Il film di Scott Cooper cerca di trasmettere le stesse emozioni e vibrazioni che si provano nello sfogliare le pagine di un qualsiasi classico della letteratura horror di fine Ottocento – inizio Novecento, con tutti i pro e contro che tale esperienza porta con sé. Un effetto fortemente voluto e cercato dal regista americano il quale, per il suo film, applica alla lettera tutti gli stilemi e gli stereotipi del genere, sia dal punto di vista narrativo che visivo, cosa che rende la visione gradevole e affascinante per ogni tipo di spettatore.

The Pale Blue Eye, dunque, si fa forte di una trama coinvolgente, con suggestioni a metà tra il giallo e l’horror puro, di gotiche ambientazioni rarefatte e spettrali e una sequenza di colpi di scena il cui motore è rappresentato da una coppia di detective geniale e ben assortita. I personaggi di Landor e Poe, infatti, rappresentano il reale punto di forza della storia: il primo è un uomo fuori dagli schemi, del tutto incurante delle istituzioni, ed anzi disposto a sfidarle e contestarle con tutte le sue forze; il secondo, destinato a diventare uno degli scrittori più grandi della storia, ha dentro di sé la sfrontatezza della gioventù e quella vena sarcastica e arguta grazie alla quale si impone come una figura affascinante, e al tempo stesso irriverente.
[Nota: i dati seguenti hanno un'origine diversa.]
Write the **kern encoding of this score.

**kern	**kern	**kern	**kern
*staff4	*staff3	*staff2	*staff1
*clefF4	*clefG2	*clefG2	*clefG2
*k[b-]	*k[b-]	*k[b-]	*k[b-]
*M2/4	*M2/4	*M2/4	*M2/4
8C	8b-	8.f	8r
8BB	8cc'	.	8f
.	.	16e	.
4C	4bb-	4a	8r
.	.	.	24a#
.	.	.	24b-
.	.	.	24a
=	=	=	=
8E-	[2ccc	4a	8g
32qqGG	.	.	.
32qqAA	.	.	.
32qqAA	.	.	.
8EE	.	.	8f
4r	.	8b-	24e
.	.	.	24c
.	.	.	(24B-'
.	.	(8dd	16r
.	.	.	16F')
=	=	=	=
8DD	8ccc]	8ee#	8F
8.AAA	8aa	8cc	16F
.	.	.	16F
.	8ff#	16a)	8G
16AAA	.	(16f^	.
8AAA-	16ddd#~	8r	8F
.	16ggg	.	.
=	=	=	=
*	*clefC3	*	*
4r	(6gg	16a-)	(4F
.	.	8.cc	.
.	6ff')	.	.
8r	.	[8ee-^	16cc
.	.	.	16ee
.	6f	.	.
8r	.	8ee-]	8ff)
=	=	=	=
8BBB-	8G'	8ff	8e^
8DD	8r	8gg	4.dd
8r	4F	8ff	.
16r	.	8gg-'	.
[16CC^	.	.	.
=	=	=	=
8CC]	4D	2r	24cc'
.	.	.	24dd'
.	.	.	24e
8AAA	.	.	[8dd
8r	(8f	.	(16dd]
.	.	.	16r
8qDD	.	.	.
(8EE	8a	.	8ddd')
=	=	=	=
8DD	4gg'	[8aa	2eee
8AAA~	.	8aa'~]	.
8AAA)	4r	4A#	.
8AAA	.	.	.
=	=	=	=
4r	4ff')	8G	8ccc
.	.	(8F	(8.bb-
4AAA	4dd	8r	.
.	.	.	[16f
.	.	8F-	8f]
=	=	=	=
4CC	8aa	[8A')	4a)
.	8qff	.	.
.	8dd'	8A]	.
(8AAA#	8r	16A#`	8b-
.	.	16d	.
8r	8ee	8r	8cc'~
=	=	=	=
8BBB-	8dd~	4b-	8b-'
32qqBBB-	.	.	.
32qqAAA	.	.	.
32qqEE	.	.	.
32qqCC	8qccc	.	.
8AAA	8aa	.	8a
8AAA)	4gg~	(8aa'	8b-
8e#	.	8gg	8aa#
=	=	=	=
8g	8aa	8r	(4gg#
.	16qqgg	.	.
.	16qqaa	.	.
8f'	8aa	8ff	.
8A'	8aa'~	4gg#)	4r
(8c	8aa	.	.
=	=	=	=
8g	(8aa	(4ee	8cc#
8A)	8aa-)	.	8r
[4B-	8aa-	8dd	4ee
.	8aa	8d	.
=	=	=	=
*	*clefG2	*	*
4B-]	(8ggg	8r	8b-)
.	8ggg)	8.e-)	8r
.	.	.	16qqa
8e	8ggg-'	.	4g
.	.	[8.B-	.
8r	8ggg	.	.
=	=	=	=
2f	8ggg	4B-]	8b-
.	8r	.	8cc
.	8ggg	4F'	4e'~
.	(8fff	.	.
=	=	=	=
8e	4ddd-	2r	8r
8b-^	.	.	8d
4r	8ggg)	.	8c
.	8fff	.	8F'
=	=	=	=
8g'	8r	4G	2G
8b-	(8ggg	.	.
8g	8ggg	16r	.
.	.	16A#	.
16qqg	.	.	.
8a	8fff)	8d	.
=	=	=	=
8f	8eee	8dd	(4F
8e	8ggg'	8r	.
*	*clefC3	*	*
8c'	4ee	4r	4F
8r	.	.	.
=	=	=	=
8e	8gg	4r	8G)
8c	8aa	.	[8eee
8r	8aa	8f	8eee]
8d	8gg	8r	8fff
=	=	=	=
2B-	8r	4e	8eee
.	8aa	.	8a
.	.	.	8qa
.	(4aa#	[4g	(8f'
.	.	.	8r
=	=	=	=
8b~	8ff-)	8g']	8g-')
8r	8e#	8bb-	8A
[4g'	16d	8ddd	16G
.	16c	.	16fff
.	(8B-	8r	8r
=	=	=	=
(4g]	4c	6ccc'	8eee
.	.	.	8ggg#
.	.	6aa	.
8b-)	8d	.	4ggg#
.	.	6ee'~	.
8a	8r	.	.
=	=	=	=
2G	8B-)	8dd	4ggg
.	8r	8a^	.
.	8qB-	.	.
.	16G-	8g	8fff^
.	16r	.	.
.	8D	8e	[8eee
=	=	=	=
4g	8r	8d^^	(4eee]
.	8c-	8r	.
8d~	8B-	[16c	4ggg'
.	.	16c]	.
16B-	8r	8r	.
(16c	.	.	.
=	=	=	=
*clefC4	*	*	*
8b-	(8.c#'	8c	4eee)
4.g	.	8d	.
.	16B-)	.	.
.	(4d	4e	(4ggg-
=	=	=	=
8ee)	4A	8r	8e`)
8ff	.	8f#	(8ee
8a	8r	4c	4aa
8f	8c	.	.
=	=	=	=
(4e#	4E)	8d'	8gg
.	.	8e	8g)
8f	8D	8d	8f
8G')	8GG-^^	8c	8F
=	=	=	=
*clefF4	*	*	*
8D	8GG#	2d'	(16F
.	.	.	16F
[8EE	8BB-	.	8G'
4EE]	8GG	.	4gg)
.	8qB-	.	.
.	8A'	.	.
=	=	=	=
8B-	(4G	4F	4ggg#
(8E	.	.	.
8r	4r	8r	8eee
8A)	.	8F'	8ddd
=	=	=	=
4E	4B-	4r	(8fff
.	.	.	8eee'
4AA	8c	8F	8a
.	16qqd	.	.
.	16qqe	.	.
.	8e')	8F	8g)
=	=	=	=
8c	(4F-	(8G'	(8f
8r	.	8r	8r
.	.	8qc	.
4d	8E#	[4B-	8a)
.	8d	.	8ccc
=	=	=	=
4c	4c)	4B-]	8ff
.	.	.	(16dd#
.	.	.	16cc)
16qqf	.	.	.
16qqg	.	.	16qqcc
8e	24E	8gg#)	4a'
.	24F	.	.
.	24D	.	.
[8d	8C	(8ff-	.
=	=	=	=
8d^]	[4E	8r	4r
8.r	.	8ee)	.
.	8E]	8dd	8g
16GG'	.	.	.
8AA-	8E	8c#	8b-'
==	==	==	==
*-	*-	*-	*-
Caratteristiche, quelle di entrambi, che ben si incastrano con un insieme di personaggi e con un contesto che, al contrario, appaiono impostati e ingabbiati nei confini di un politicamente corretto solo di facciata, visto che la rigidità e il rigore del campo militare nasconde crimini terribili e un sanguinario killer che vi si aggira al suo interno.

Insomma, presentato così sembrerebbe di trovarci difronte ad un film memorabile, ad una nuova era del gotico 2.0. Eppure, non è del tutto così, dal momento che alle note positive di cui sopra fanno da contraltare alcune battute a vuoto rappresentate da un ritmo non sempre pimpante, come si confà ad un giallo di stampo classico e, soprattutto, la mancanza della volontà di spingere l’acceleratore sul versante dell’horror puro. Il primo difetto è figlio di una sceneggiatura, scritta dallo stesso regista, a tratti resa balbettante e incerta dall’inserimento di diversi elementi melodrammatici che concorrono ad allentare la tensione e a distogliere l’attenzione dal fulcro della storia. L’altra criticità, invece, provoca un fisiologico e inesorabile depotenziamento della componente orrorifica, fatta di omicidi violenti ma mai mostrati, e di richiami a rituali mistici che rendono i suddetti assassinii sempre più tendenti a riti soprannaturali.

Al netto di tutto ciò, in conclusione, The Pale Blue Eye – I delitti di West Point è senza dubbio un buon film dalle potenzialità non espresse del tutto e sintomo di una dimestichezza non ancora acquisita completamente da parte di Scott Cooper con il genere horror, in particolare con il giallo di ambientazione gotica.

Vincenzo de Divitiis

PRO CONTRO
  • Ambientazioni gotiche sempre affascinanti e fedeli alla tradizione.
  • Protagonisti ben scritti e complementari fra loro.
  • La trama è ben costruita e regala colpi di scena inaspettati.
  • La componente horror è sfruttata poco e male.
  • Alcune dinamiche da melodramma nella parte centrale rallentano i ritmi della storia.